In the 1970s, German scientist Alfred-Fritz Popp discovered a phenomenon that could literally translate into cure for cancer and many other diseases. But the authorities in charge of deciding what is approved as established science targeted Popp and tucked his research under the rug.
In her groundbreaking book The Field, Lynne McTaggart summarized Dr. Popp’s research in the chapter “Beings of Light” (pp. 39-55) starting with his 1970 discovery that certain substances absorb ultraviolet (UV) light and subsequently emit it but in a different frequency. These substances happen to be carcinogenic to humans. He found that other substances, which are benign to humans, do not scramble the light but let it pass through them unaltered.
This discovery set Dr. Popp on years of research focused on emission of photons by substances and also by living tissues, a phenomenon termed biophoton emission. His work demonstrated patterns of light emitted by living tissues that were associated with health or disease, particularly cancer. He inferred that healthy cells maintain a natural balance of light enabling them to repair the cell if it got diseased – the phenomenon called photon-repair. However in diseased or cancerous cells this light is out of sync, or scrambled up, which makes them unable to repair and thus succumb to cancer.
Dr. Popp did not receive a warm response to his work from the scientific community. Instead of welcoming his findings and cooperating in furthering his research, he was asked to prove the existence of light in living tissues. A determined scientist, Popp called it his life mission to dig deeper into the science of biophoton emission and years of his work not only showed that light is emitted at specific frequencies by cells but also discovered where exactly lay the source of this light emission in a cell—the DNA.

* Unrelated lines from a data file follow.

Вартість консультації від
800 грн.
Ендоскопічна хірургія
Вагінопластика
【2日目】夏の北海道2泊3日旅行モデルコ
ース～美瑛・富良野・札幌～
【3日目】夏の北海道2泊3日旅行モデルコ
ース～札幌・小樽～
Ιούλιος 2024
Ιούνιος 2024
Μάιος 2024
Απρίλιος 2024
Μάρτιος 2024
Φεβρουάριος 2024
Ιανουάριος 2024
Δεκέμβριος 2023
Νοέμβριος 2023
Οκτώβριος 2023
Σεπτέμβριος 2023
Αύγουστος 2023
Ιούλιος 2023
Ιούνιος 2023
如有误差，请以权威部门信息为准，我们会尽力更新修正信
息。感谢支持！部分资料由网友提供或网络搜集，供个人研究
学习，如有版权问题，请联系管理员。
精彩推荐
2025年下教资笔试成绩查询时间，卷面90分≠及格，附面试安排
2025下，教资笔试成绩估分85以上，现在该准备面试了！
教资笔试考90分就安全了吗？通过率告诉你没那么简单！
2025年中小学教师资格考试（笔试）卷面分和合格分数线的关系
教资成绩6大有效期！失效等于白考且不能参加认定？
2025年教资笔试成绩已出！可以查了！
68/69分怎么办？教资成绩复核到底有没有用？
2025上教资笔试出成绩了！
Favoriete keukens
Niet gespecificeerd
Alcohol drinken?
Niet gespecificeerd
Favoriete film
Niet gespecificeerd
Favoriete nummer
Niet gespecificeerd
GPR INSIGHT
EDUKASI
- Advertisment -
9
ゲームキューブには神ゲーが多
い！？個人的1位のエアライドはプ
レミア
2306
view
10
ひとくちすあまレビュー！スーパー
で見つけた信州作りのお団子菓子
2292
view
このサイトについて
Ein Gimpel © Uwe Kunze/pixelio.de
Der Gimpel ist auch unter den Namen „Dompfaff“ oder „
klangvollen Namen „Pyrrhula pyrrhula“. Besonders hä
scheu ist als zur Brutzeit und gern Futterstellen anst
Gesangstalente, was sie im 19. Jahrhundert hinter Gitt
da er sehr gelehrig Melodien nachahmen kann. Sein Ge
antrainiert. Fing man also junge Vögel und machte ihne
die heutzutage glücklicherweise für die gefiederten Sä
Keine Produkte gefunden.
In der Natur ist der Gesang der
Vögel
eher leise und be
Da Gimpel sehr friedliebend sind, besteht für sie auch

After years of research leading to groundbreaking discoveries including potential cure for cancer, Popp started publishing his findings. Then he faced what he did not expect—the antagonism of the scientific community led by the academia. Not only was his work ignored but the University of Marburg, where he taught as a theoretical physicist, did not renew his employment contract when it expired, essentially firing him. As McTaggart’s book tells it, they even raided his laboratory and ordered him to surrender his equipment (p. 52). Instead of celebrating his landmark research with potential cure for cancer and other diseases, he was treated by the science establishment like a suspect in some crime. Even students who wanted to study biophoton emission at the university were censured.

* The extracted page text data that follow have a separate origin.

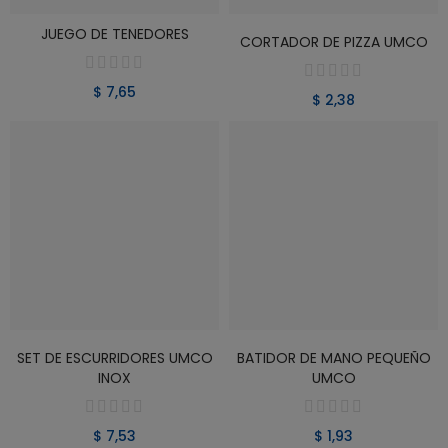
JUEGO DE TENEDORES
VER PRODUCTO
VER PRODUCTO
CORTADOR DE PIZZA UMCO
$ 7,65
$ 2,38
VER PRODUCTO
VER PRODUCTO
SET DE ESCURRIDORES UMCO
BATIDOR DE MANO PEQUEÑO
INOX
UMCO
$ 7,53
$ 1,93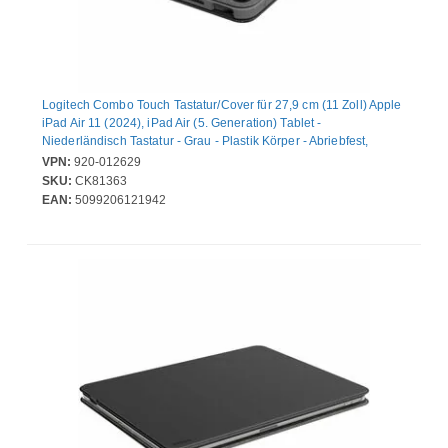
Logitech Combo Touch Tastatur/Cover für 27,9 cm (11 Zoll) Apple
iPad Air 11 (2024), iPad Air (5. Generation) Tablet -
Niederländisch Tastatur - Grau - Plastik Körper - Abriebfest,
Kratzfest - 640,1 mm Höhe x 480,1 mm Breite x 38,4 mm Tiefe
VPN:
920-012629
SKU:
CK81363
EAN:
5099206121942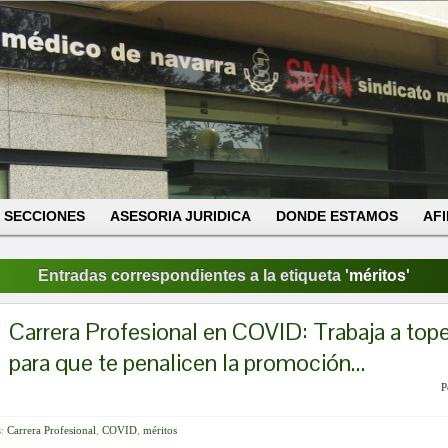
SECCIONES
ASESORIA JURIDICA
DONDE ESTAMOS
AFI
Entradas correspondientes a la etiqueta '
méritos
'
Carrera Profesional en COVID: Trabaja a top
para que te penalicen la promoción…
P
s:
Carrera Profesional
,
COVID
,
méritos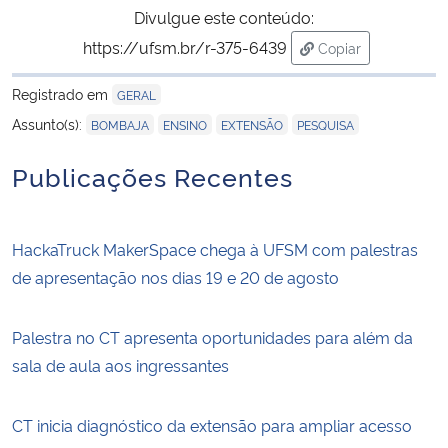
Divulgue este conteúdo:
https://ufsm.br/r-375-6439
Copiar
para área de tran
Registrado em
GERAL
,
,
,
Assunto(s):
BOMBAJA
ENSINO
EXTENSÃO
PESQUISA
Publicações Recentes
HackaTruck MakerSpace chega à UFSM com palestras
de apresentação nos dias 19 e 20 de agosto
Palestra no CT apresenta oportunidades para além da
sala de aula aos ingressantes
CT inicia diagnóstico da extensão para ampliar acesso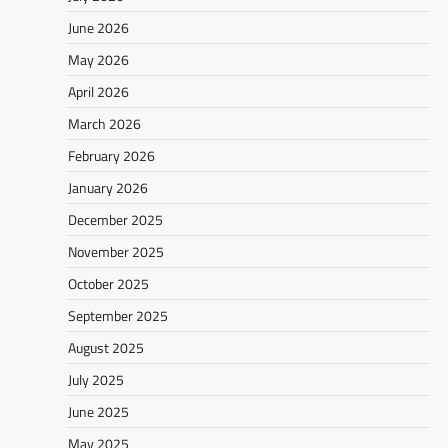
June 2026
May 2026
April 2026
March 2026
February 2026
January 2026
December 2025
November 2025
October 2025
September 2025
August 2025
July 2025
June 2025
May 2025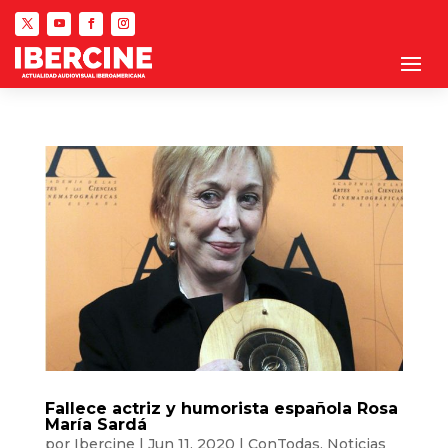
Fallece actriz y humorista española Rosa
María Sardá
por
Ibercine
|
Jun 11, 2020
|
ConTodas
,
Noticias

Dr. Popp continued to independently research the phenomenon of biophoton emission and in collaboration with like-minded scientists. In 1996, he founded the International Institute of Biophysics in Neuss, Germany. He passed away in August 2018 at the age of 80. His Wikipedia page to date has no details of his groundbreaking work on biophoton emission and its health implications or potential for cancer cure. His story is an example of the war of establishment on those scientists whose research goes against the corporate interests of the big fish in corporate science.